Önceki dönemlerdeki tüm yasalar beyaz, batılı, orta sınıf kadınların haklarına yönelikti. Bu dönemde savununun öne çıkan başlıkları:
Çeşitlilik kapsayıcılık: Her türlü din, dil, ırk etnisite engellilik, cinsiyet kimliği ve farklılıklarını görünür kılmak
Kimlik ve bireysellik: “Her kadının deneyimi farklıdır” anlayışı
Cinsiyetin sorgulanması: Kadın-erkek ikiliği (binary) yerine cinsiyetin toplumsal olarak inşa edildiği ve akışkan olduğunun vurgulanması
Popüler kültürle ilişki: Mücadelenin yalnızca akademik ve politik alanda değil, müzik, sanat, moda ve medya üzerinden de yürütülmesi olarak özetlenebilir.
Dördüncü Dalga feminizm ise 2010’lu yıllardan başlayarak günümüze kadar gelen internet ve sosyal medya ile şekillenen harekettir. Önceki tüm halkaların hayata geçirilemeyen bütün alanlarının değiştirilmesi sürecidir.. Sosyal Medyayı kullanımı hareketin yaygınlaştırılmasını ve hızlanmasını sağlar. Şeffaflık ve hesap sorulabilirlik: Medya, iş dünyası, akademi gibi alanlarda cinsiyetçi yapıları ifşa etmeyi görev bilir.
Bu hareketlerin en yaygını hepinizin yakından tanıdığı Me Too hareketidir. Hepimizin yakından takip ettiği Jeffrey Epstein dosyası ise kadına yönelik tacizin sınıfsal ve ekonomik boyutu olmadığının çarpıcı bir örneğidir. İngiltere Kraliçesi’nin kardeşi Prens Andrew, ABD Başkanı Donald Trump, dünyanın en büyük teknoloji devi ve en zengin insanlarından Elon Musk’ın adı dosyadaki belgelerde geçmektedir.

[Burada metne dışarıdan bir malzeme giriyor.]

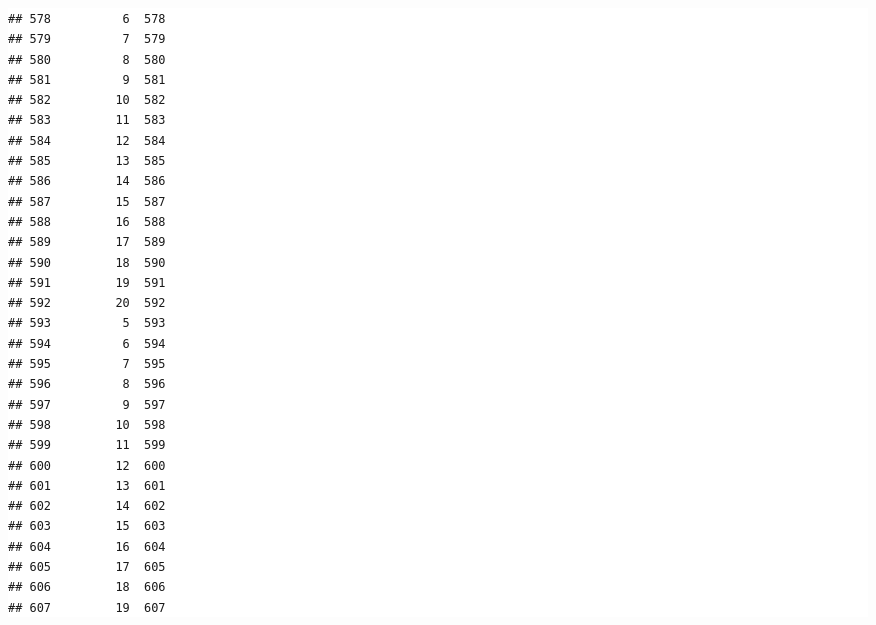     ## 578          6  578
    ## 579          7  579
    ## 580          8  580
    ## 581          9  581
    ## 582         10  582
    ## 583         11  583
    ## 584         12  584
    ## 585         13  585
    ## 586         14  586
    ## 587         15  587
    ## 588         16  588
    ## 589         17  589
    ## 590         18  590
    ## 591         19  591
    ## 592         20  592
    ## 593          5  593
    ## 594          6  594
    ## 595          7  595
    ## 596          8  596
    ## 597          9  597
    ## 598         10  598
    ## 599         11  599
    ## 600         12  600
    ## 601         13  601
    ## 602         14  602
    ## 603         15  603
    ## 604         16  604
    ## 605         17  605
    ## 606         18  606
    ## 607         19  607
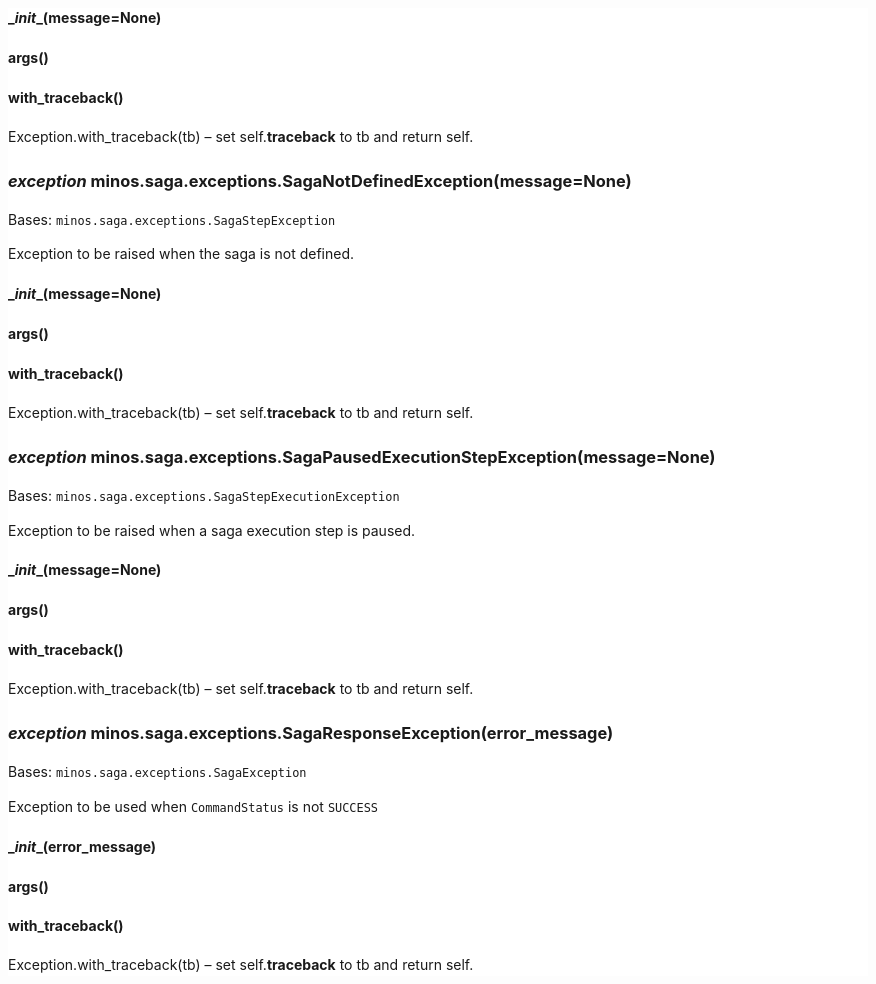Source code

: 
#### \__init__(message=None)

#### args()

#### with_traceback()
Exception.with_traceback(tb) –
set self.__traceback__ to tb and return self.


### _exception_ minos.saga.exceptions.SagaNotDefinedException(message=None)
Bases: `minos.saga.exceptions.SagaStepException`

Exception to be raised when the saga is not defined.


#### \__init__(message=None)

#### args()

#### with_traceback()
Exception.with_traceback(tb) –
set self.__traceback__ to tb and return self.


### _exception_ minos.saga.exceptions.SagaPausedExecutionStepException(message=None)
Bases: `minos.saga.exceptions.SagaStepExecutionException`

Exception to be raised when a saga execution step is paused.


#### \__init__(message=None)

#### args()

#### with_traceback()
Exception.with_traceback(tb) –
set self.__traceback__ to tb and return self.


### _exception_ minos.saga.exceptions.SagaResponseException(error_message)
Bases: `minos.saga.exceptions.SagaException`

Exception to be used when `CommandStatus` is not `SUCCESS`


#### \__init__(error_message)

#### args()

#### with_traceback()
Exception.with_traceback(tb) –
set self.__traceback__ to tb and return self.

Basit anlatımla Kadın – Erkek Eşitliği, Fransız devrimiyle yani 18. Yy.’ın sonlarında başlamış ve günümüze kadar hızla gelişen bir harekettir. Toplam 135 Yıl. Ataerkilliğin milattan önce iki binli yıllarda başladığının altını çizersek hareket çok kısa bir zamanda çok hızlı bir ivme kazanmıştır.
Hele hele tamamlayıcı esas yasal düzenlemelerin 20. Yy’ın ikinci yarısında yapıldığını bilince; Toplam sadece 35 yıl. Harekete emeklerini vermiş, hayatlarını kaybetmiş tüm kadınlara ve yakın tarihimizde onları destekleyen tüm erkeklere saygılarımızı sunmamak elde değil.
Bir sonraki ve son yazımda ülkemizdeki tarihsel gelişimi ele alarak bu seriyi tamamlayacağım.
Bu yazımı da çağımıza damga vurmuş ve yakın zamanda kaybettiğimiz feminist yazar bell hooks’un sözleriyle sonlandırayım.
“Eğer herhangi bir kadın, varoluşunu meşrulaştırmak ve doğrulamak için kendisinden başka bir şeye ihtiyaç duyduğunu hissederse, kendini tanımlama gücünü, kendi inisiyatifini çoktan vermiş demektir.”